Experimental Results

The efficacy of the proposed approach is validated on benchmark datasets such as CIFAR10, CIFAR100, and SVHN:

  • On CIFAR10, the proposed method achieves a significant accuracy of 70.5% under a standard 20-step PGD attack, outperforming prior methods by notable margins (e.g., improving over the Madry method by 25.6%).
  • Experiments on CIFAR100 and SVHN further consolidate the robustness of the proposed approach, demonstrating substantial improvements in adversarial accuracy against white-box attacks compared to existing models.

Implications and Future Directions

The implications of this research are two-fold. Practically, the feature scattering method facilitates the training of models that are inherently more robust to adversarial attacks without incurring the time and computational resource penalties associated with traditional adversarial training iterations.
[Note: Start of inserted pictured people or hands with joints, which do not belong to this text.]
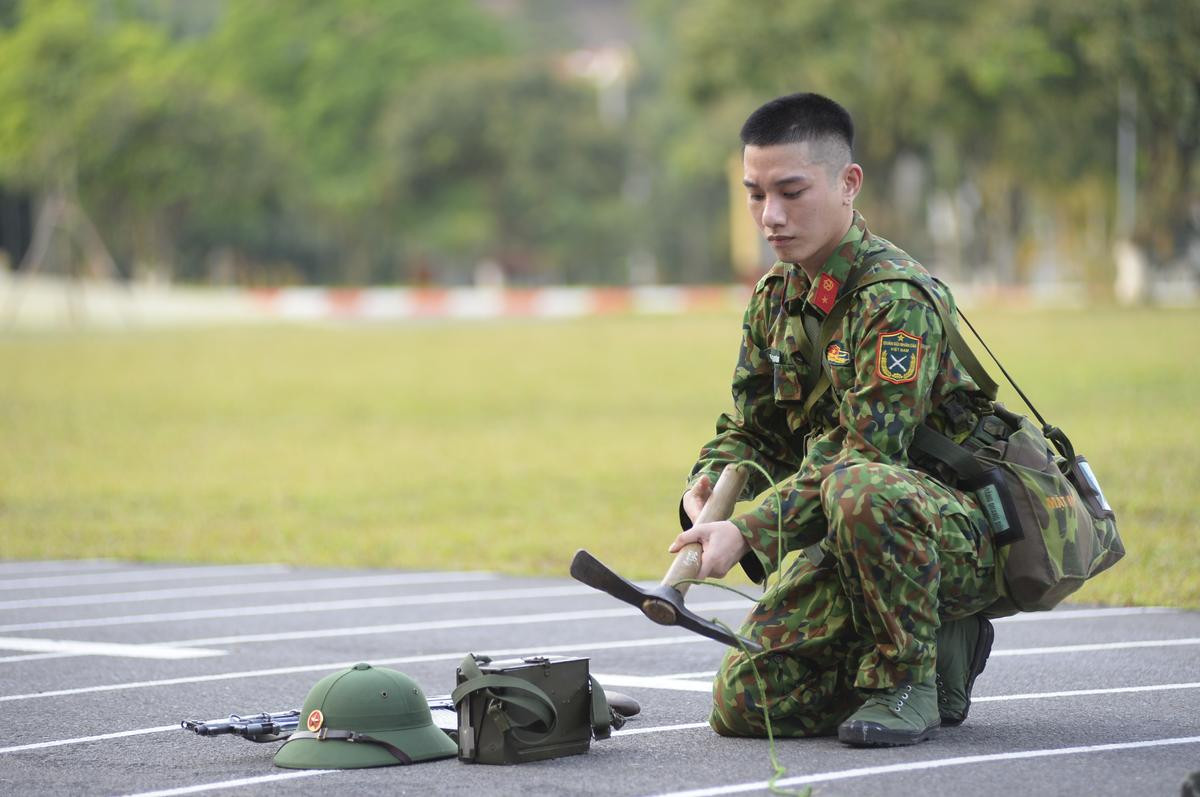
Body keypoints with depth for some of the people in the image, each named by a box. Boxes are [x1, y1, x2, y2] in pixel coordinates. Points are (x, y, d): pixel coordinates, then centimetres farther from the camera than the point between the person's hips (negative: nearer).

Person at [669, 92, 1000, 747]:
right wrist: (709, 486, -11)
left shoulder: (898, 299, -20)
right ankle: (944, 651, 15)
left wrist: (747, 532, -34)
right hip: (837, 539, 8)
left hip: (960, 537, -8)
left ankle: (908, 680, -18)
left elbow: (863, 453, -28)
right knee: (744, 705, -5)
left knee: (857, 490, -41)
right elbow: (752, 430, 12)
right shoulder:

Theoretically, it opens avenues for leveraging inter-sample features more effectively, encouraging exploration in collaborative perturbation techniques across machine learning domains.

Future research can further refine this unsupervised adversarial sample generation approach, potentially integrating other structural learning paradigms and exploring its applications in various domains beyond image classification, such as object detection and natural language processing. Additionally, investigating the theoretical bounds of adversarial robustness achievable through such collaborative methods can yield deeper insights into the limitations and capabilities of current adversarial defense strategies.